Теперь Зиновьеву прежде всего следовало оправдаться. Обелить себя. И 4 января 1930 года он пишет председателю президиума ЦКК Орджоникидзе:

«Мой вопрос, новый, находится в положении очень для меня тяжелом. Выписки ПБ до сих пор не получил. По телефону мне прочитали: поручить секретариату подыскать работу в Москве или вне ее. Значит, недоверие осталось. Я допускаю, что хотя история с Чарским и выяснилась, остались другие обвинения и подозрения. Но, т. С/ерго/, в этом случае прошу и умоляю: назначьте и проведите следствие, расследуйте все до конца. Я со своей стороны дам ответы абсолютно на все вопросы, убежден — исчерпывающие и убедительные.

Войдите в мое положение. Какую бы то ни было фракционную работу против ЦК я теперь считаю равносильной вредительству. Нашептывание и «зудение» против ЦК — позором для большевика. Я не только побежден в определенной борьбе, в которой я был неправ, но убежден в правоте ЦК»615.





Орджоникидзе не ответил. Проигнорировал обращение. Тогда Зиновьев попытался встретиться с Кагановичем. Но не добившись свидания, 10 января написал ему. На этот раз о двух своих проблемах, крайне обеспокоивших его, вне какой-либо логики перемешав их.

«ПБ, — отметил Григорий Евсеевич, — поручило Секретариату ЦК подыскать мне новую работу. С просьбой о новой работе я обращался и сам (имел в виду встречу со Сталиным — Ю. Ж. }, и, нечего говорить, что я совершенно радостно принял бы любое поручение ЦК, которое дало бы мне возможность работать с пользой для дела и делом же доказать, что от моей былой оппозиционности к линии и составу ЦК не осталось никакого следа».

Затем зачем-то напомнил о том, что услышал две недели назад от адресата:

«Однако за последнее время произошло событие, которое побуждает меня несколько видоизменить мою просьбу к ЦК. Для меня выяснилось с несомненностью, что у ПБ осталось еще много недоверия ко мне. История с Чарским, по-видимому, разъяснилась (Зиновьев исходил из того, что его так и не вызвали в ЦКК — Ю. Ж. }. В этом для меня не могло быть сомнения с самого начала. Но дело не в ней. Все ж таки доверия нет. Подозрения остаются. Для меня ясно, что при таком положении вещей я должен ждать».

И только после такого отступления вернулся к главному.

«Ввиду этого, — добивался Зиновьев, — я прошу ЦК 1) оставить меня пока на прежней работе в Ц/ентро/союзе; 2) разрешить мне писать в наших газетах и журналах, причем мои писания, я надеюсь, лучше всего будут подтверждать мою преданность генеральной линии партии; 3) разрешить мне отпуск, т. к. тяжелый грипп отразился на сердце и всем состоянии».

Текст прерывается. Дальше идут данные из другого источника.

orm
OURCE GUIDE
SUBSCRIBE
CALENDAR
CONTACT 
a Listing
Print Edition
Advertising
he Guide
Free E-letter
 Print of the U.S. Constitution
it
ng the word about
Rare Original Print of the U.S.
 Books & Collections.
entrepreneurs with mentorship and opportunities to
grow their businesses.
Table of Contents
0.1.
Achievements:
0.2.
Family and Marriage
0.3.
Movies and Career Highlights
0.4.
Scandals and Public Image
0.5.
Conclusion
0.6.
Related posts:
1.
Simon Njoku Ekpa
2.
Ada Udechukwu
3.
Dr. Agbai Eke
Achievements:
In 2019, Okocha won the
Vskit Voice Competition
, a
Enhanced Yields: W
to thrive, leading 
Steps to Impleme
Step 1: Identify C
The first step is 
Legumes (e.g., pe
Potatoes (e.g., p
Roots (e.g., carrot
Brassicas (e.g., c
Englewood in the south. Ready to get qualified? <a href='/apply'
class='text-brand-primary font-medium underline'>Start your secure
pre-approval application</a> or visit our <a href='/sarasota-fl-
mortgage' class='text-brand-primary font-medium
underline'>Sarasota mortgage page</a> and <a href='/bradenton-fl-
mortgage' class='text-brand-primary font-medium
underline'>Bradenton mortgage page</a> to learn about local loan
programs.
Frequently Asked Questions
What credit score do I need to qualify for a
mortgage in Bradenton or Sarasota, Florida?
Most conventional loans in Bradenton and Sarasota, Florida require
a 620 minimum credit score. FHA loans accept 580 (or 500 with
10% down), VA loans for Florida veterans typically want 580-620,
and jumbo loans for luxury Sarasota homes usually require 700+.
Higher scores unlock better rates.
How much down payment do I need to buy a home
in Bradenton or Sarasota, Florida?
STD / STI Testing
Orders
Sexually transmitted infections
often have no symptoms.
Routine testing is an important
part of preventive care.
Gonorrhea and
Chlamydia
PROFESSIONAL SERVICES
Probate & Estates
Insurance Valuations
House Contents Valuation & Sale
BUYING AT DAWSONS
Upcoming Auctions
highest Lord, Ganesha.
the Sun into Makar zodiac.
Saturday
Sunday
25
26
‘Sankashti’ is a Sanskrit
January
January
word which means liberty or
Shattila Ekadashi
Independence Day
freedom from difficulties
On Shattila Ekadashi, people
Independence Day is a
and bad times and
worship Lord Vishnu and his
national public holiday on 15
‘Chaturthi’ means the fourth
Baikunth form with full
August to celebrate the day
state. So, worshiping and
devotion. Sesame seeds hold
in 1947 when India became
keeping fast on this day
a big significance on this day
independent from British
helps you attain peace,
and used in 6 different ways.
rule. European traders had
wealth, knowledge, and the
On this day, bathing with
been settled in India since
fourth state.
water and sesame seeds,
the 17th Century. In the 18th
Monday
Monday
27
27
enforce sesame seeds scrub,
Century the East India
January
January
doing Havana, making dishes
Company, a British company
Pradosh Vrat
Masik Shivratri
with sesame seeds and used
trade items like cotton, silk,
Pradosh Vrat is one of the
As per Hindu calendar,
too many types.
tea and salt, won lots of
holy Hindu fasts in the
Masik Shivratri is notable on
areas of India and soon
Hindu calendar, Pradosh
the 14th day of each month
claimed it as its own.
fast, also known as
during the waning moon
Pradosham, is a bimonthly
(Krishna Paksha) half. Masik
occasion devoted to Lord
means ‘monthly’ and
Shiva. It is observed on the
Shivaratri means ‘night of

Не ограничившись лишь такой, понятной просьбой-предложением, да еще окрашенной явной ипохондрией, Григорий Евсеевич попытался получить гораздо большее, возвращавшее его, до некоторой степени, к прежней роли в партии — «Был бы очень рад, если АПО (отдел агитации и пропаганды — Ю. Ж. ) ЦК поручал мне время от времени составление тех или иных тезисов и т. п. работу».

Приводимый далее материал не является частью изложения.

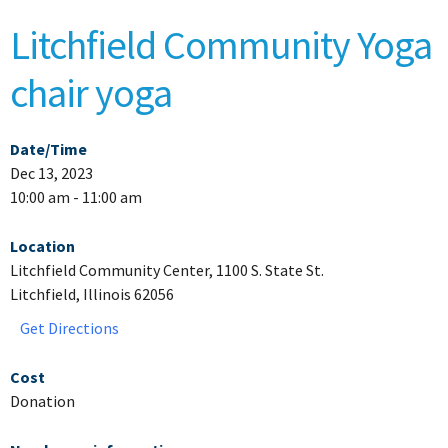
Litchfield Community Yoga
chair yoga
Date/Time
Dec 13, 2023
10:00 am - 11:00 am
Location
Litchfield Community Center, 1100 S. State St.
Litchfield, Illinois 62056
Get Directions
Cost
Donation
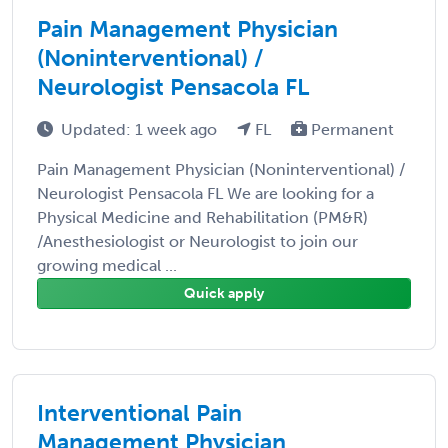
Pain Management Physician
(Noninterventional) /
Neurologist Pensacola FL
Updated: 1 week ago
FL
Permanent
Pain Management Physician (Noninterventional) /
Neurologist Pensacola FL We are looking for a
Physical Medicine and Rehabilitation (PM&R)
/Anesthesiologist or Neurologist to join our
growing medical ...
Quick apply
Interventional Pain
Management Physician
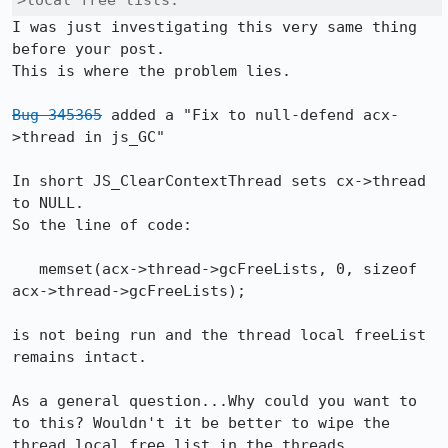
>local free lists. 
I was just investigating this very same thing 
before your post.

This is where the problem lies.

Bug 345365
 added a "Fix to null-defend acx-
>thread in js_GC"

In short JS_ClearContextThread sets cx->thread 
to NULL.

So the line of code:

   memset(acx->thread->gcFreeLists, 0, sizeof 
acx->thread->gcFreeLists);

is not being run and the thread local freeList 
remains intact.

As a general question...Why could you want to 
to this? Wouldn't it be better to wipe the 
thread local free list in the threads 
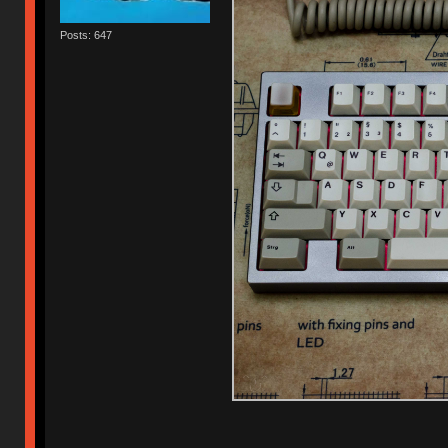
Posts: 647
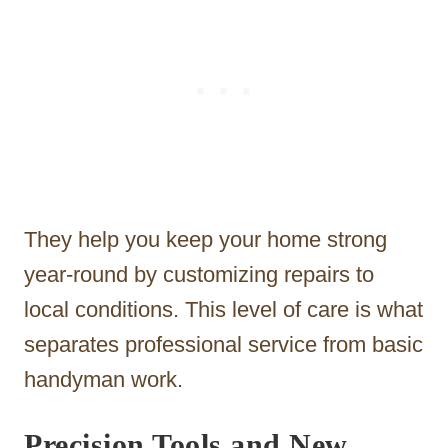
They help you keep your home strong
year-round by customizing repairs to
local conditions. This level of care is what
separates professional service from basic
handyman work.
Precision Tools and New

Посчитав почему-то такую просьбу уже исполненной, самоуверенно заключил: «Думаю, что к вопросу о новой работе я смогу вернуться лишь спустя продолжительное время. В течение же этого времени я посвящу досуг какой-либо академической партработе»616.

Подобную самоуверенность Зиновьева можно объяснить только одним: он безосновательно уверился в чуть ли не полном прощении, окончательном забвении своей роли в оппозиции. Но ошибся. Новые подозрения, порожденные всего лишь обычным доносом, оказались удивительно живучими. О них не забыли и полгода спустя, напомнили о них, к тому же публично.

Выступая 3 июля на заседании 16-го партсъезда, Е. М. Ярославский припомнил события, относившиеся к началу 1928 года. Ссылаясь на «свидетельство одного из бывших сторонников ленинградской оппозиции», передал слова Зиновьева. Он якобы допускал следующую возможность: «если выпрямится линия “правых” и линия Троцкого, то тогда известное сближение возможно, но это сближение может быть достигнуто только между основными кадрами, то есть старыми большевиками, которые работали при Ленине и с Лениным»617.

Цель такого заявления Ярославского не вызывает сомнения — постараться вбить клин между основной массой членов (партии, членами ЦК, ЦКК) и небольшой группой тех, кого уже называли «ленинской гвардией», противопоставить их друг другу.